# Task statement:
For the records that follow, say how many lines have the word "myDog" in them. Write the number and nothing more.

────────────────────────────────────────

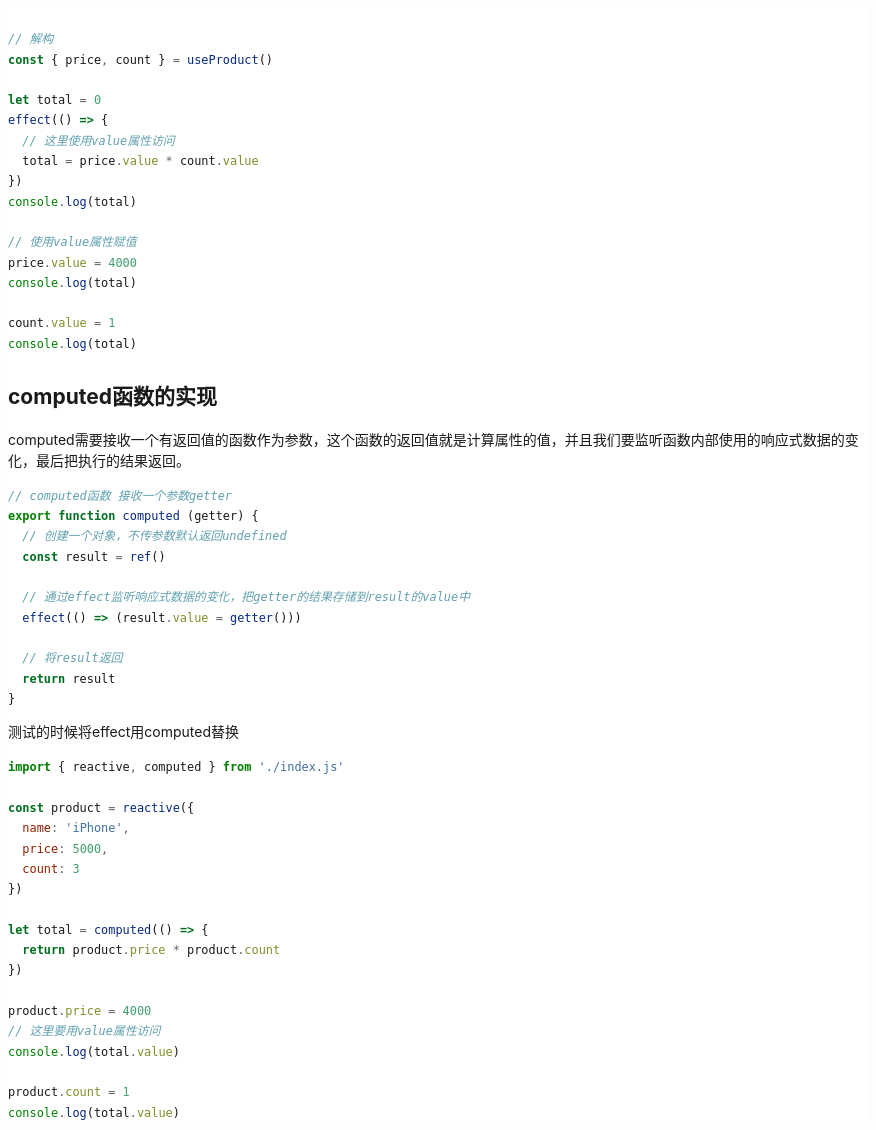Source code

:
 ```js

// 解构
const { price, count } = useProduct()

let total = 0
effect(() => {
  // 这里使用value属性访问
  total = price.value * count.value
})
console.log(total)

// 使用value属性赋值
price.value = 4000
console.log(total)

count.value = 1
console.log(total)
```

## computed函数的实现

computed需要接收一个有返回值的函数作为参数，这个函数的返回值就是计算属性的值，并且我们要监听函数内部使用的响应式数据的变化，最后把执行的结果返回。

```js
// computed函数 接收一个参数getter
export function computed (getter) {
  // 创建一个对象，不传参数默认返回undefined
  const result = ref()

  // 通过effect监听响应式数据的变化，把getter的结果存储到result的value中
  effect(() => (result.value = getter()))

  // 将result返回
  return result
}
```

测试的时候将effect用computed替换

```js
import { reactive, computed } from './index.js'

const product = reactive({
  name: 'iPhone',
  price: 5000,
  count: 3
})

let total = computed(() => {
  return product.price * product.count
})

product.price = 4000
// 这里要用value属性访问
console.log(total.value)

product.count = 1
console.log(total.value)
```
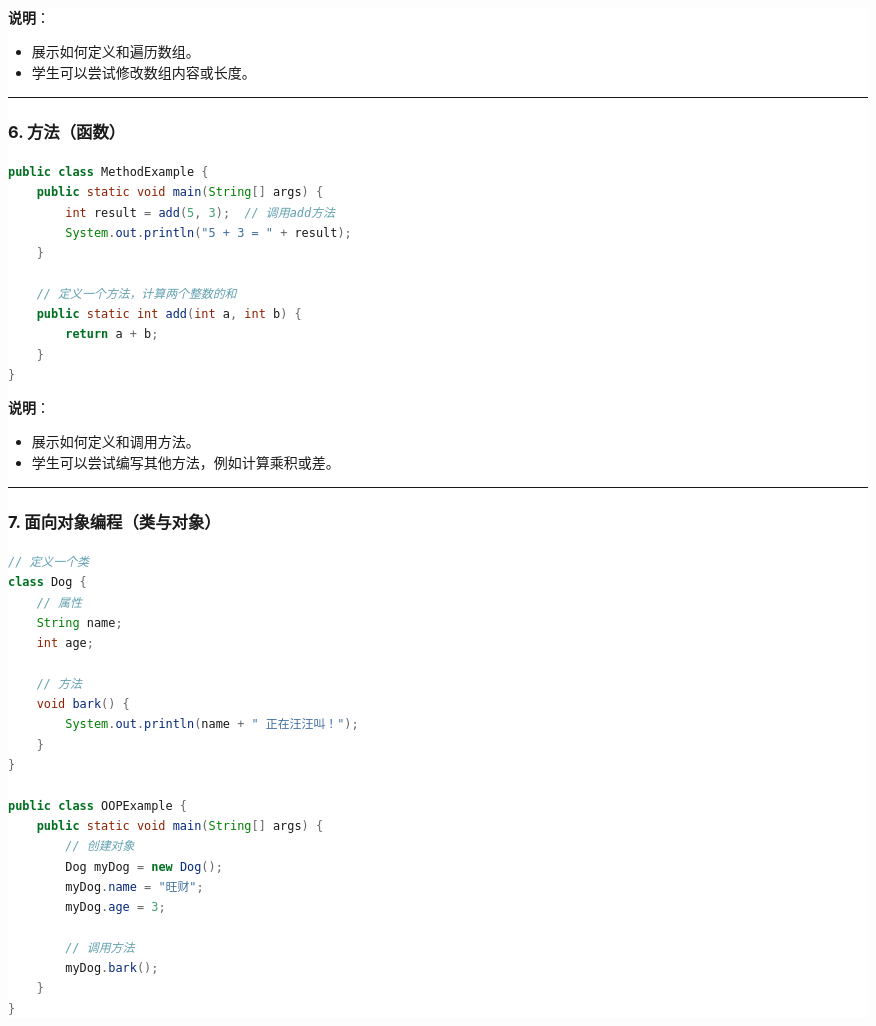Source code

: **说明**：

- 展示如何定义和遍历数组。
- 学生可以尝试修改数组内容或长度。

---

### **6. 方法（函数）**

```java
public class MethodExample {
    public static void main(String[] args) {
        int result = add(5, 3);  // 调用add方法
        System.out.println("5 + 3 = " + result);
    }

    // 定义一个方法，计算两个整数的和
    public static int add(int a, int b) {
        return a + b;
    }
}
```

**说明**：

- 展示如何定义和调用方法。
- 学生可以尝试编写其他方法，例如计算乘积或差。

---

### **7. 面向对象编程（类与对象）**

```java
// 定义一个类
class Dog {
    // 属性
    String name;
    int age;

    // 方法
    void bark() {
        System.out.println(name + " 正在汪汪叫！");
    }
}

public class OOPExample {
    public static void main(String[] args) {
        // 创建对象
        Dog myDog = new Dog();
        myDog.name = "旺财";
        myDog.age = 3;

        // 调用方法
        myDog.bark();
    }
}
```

────────────────────────────────────────

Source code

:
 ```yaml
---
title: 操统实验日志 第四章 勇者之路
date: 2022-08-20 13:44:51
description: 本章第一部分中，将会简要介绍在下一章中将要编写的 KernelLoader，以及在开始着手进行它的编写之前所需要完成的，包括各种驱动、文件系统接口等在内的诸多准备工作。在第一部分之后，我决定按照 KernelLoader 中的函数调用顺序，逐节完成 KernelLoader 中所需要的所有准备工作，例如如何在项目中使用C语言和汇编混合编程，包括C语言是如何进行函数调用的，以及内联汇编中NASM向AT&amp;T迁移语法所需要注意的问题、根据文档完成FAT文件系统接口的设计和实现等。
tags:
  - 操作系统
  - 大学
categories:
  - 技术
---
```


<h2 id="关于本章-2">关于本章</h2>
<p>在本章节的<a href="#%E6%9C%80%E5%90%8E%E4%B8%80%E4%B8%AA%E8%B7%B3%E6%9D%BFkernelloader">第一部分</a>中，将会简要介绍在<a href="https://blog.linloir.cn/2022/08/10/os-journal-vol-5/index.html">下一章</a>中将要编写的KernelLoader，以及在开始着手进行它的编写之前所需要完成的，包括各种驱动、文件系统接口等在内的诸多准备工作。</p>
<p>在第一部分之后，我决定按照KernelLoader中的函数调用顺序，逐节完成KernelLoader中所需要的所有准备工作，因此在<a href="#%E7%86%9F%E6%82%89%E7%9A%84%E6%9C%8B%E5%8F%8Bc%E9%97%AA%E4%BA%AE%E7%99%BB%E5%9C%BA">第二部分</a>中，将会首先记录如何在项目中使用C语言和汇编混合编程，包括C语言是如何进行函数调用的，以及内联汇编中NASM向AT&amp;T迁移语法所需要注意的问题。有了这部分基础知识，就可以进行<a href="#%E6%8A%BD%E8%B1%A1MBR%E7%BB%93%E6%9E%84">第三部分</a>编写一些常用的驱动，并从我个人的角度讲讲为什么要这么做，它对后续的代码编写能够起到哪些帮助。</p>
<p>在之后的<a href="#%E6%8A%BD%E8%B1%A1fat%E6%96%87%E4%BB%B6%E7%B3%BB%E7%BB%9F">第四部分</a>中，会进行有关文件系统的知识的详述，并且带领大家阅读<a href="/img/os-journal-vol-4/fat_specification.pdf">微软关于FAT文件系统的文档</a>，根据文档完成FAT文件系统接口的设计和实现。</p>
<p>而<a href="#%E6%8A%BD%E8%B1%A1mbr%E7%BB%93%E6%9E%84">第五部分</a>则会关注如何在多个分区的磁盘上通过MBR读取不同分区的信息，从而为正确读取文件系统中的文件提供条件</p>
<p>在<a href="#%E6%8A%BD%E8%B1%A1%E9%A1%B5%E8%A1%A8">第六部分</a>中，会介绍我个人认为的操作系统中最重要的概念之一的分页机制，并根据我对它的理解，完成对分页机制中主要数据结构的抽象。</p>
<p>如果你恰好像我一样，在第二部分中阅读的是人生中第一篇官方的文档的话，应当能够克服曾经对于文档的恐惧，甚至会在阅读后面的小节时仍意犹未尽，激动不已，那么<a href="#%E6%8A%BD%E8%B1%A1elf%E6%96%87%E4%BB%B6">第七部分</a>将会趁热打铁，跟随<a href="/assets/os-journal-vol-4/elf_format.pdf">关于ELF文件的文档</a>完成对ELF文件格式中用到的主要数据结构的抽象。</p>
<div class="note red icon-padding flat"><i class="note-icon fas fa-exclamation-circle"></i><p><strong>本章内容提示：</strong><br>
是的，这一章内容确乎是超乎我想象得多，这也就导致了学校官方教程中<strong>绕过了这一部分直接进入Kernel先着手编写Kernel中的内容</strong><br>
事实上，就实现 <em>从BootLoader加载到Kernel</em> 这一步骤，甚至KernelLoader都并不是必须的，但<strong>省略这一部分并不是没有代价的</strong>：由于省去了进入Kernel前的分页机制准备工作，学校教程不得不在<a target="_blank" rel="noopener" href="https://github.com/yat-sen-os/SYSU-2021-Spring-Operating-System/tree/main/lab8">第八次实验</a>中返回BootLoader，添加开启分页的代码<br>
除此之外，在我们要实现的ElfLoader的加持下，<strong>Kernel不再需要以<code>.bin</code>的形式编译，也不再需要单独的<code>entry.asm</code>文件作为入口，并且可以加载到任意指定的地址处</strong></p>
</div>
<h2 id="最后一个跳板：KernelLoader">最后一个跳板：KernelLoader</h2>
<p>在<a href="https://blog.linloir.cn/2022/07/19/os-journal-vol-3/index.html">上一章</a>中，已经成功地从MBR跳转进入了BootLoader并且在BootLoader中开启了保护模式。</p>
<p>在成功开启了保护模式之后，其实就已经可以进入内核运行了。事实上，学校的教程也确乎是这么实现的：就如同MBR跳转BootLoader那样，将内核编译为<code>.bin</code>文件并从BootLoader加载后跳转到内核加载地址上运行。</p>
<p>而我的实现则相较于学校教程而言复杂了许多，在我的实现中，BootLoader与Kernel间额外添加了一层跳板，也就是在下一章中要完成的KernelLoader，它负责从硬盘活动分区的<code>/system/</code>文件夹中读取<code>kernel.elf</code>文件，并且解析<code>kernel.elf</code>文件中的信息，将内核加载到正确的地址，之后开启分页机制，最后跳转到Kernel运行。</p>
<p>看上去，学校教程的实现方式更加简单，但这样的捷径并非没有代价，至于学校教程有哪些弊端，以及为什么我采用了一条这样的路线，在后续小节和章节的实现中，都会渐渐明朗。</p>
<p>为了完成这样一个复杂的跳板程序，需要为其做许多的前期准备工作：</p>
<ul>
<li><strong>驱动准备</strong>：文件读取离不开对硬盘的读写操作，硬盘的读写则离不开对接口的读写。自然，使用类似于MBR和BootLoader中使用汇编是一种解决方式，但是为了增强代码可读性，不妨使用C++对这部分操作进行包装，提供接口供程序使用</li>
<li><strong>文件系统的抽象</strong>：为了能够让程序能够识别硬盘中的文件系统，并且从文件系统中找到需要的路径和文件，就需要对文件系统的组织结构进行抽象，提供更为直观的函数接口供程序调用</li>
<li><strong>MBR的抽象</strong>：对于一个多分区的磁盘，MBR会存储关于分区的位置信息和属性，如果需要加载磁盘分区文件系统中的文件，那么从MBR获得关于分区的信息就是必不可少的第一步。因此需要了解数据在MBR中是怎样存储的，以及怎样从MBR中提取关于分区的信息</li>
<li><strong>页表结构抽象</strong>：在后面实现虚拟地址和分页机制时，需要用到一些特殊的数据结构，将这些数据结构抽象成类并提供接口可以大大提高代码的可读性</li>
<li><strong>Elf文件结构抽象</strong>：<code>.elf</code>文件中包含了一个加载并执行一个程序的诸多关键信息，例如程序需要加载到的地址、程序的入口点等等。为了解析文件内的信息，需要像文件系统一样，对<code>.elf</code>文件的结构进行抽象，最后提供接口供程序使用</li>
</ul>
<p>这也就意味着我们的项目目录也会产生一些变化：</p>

────────────────────────────────────────

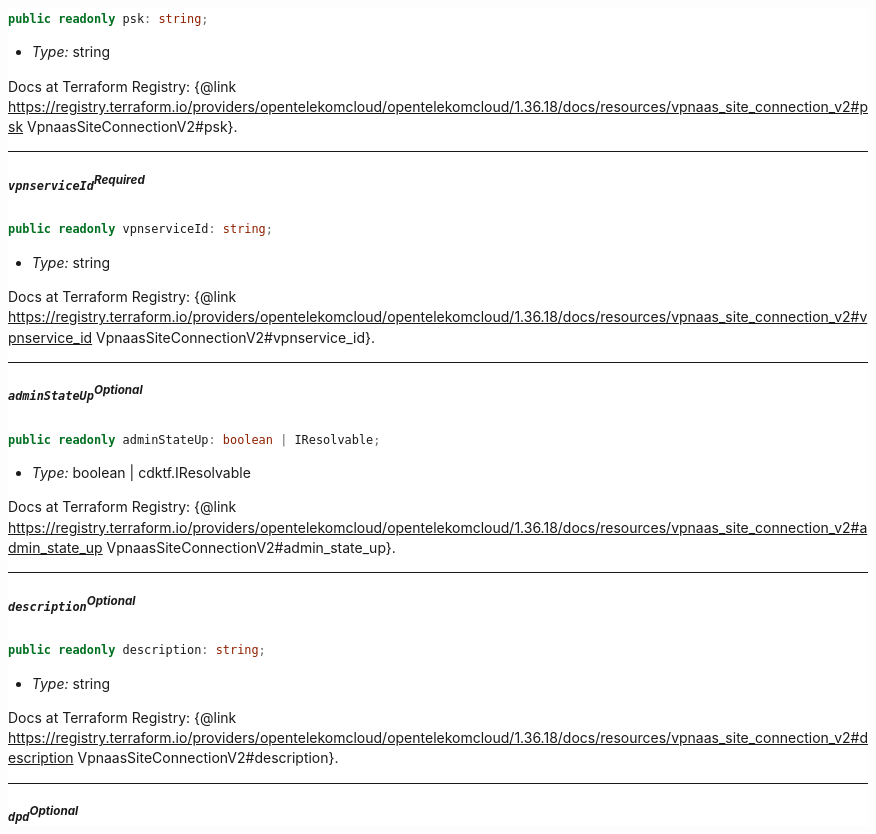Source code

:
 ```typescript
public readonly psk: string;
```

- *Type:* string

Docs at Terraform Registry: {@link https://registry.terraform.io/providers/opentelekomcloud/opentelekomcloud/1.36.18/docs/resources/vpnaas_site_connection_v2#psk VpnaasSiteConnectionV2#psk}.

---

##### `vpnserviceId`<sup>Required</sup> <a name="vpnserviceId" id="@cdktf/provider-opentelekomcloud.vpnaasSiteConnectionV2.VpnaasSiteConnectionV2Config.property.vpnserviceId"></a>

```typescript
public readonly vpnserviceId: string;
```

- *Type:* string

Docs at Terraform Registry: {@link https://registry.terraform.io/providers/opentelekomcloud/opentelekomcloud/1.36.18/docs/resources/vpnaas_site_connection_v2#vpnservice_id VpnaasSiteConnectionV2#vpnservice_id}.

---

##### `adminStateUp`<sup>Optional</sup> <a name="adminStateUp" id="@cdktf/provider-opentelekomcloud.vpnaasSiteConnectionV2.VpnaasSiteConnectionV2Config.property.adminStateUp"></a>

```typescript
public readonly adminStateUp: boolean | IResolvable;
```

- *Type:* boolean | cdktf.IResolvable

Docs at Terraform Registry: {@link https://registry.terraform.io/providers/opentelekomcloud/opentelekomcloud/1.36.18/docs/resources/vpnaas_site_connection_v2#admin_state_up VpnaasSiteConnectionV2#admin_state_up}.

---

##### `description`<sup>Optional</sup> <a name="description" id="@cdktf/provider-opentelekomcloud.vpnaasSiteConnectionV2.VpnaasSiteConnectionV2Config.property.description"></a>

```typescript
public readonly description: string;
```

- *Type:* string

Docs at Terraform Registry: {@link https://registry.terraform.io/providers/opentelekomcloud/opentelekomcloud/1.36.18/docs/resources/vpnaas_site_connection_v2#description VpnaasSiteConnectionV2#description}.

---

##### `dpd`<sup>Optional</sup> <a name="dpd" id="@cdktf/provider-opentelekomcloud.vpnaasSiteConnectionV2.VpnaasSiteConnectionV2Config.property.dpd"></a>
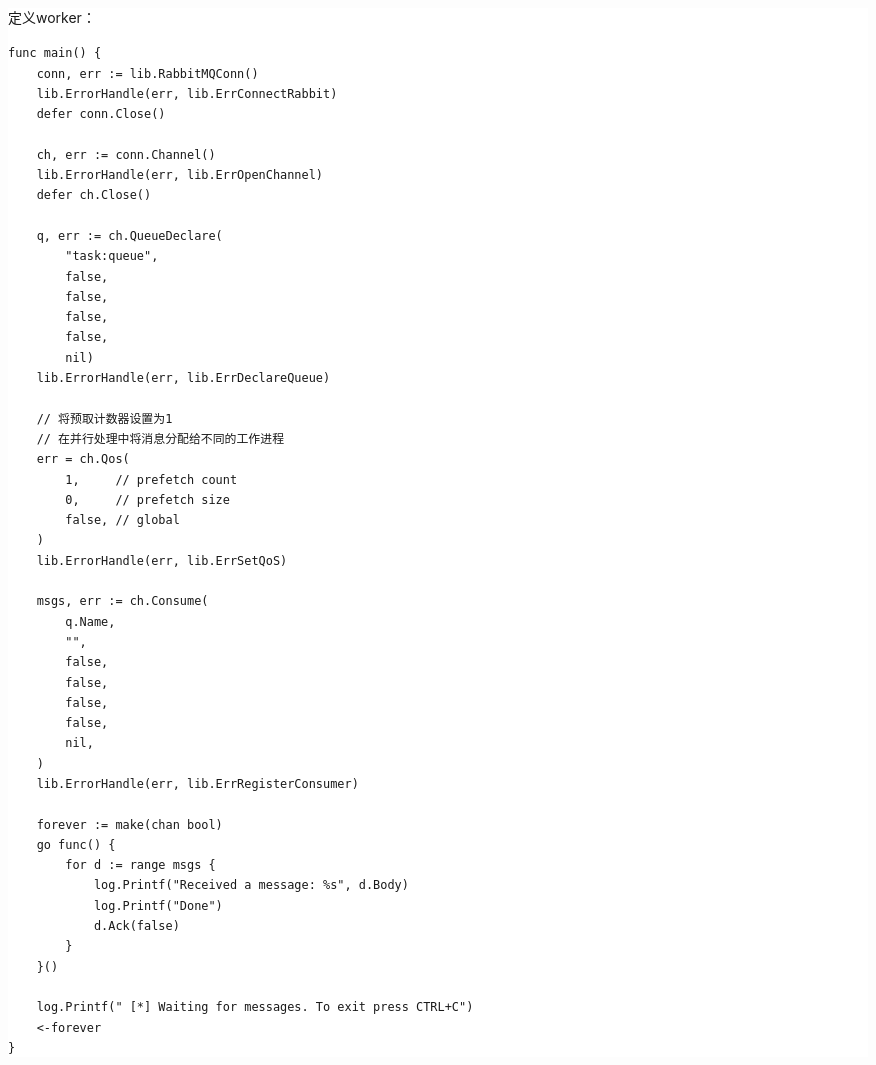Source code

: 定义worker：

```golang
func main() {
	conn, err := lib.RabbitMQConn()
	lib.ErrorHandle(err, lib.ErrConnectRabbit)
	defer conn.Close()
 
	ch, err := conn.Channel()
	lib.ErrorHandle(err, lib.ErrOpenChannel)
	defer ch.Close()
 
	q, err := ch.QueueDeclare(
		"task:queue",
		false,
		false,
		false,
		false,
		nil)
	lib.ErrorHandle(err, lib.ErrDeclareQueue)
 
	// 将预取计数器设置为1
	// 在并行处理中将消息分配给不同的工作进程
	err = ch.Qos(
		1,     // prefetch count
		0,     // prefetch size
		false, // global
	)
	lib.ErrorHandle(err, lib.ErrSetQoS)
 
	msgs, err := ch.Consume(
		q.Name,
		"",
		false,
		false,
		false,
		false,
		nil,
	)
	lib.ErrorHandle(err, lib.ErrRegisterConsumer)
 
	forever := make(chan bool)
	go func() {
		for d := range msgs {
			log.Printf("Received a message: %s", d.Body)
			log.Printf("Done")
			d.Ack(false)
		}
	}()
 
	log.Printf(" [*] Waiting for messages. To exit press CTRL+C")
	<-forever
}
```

────────────────────────────────────────

# Output for this exercise:
4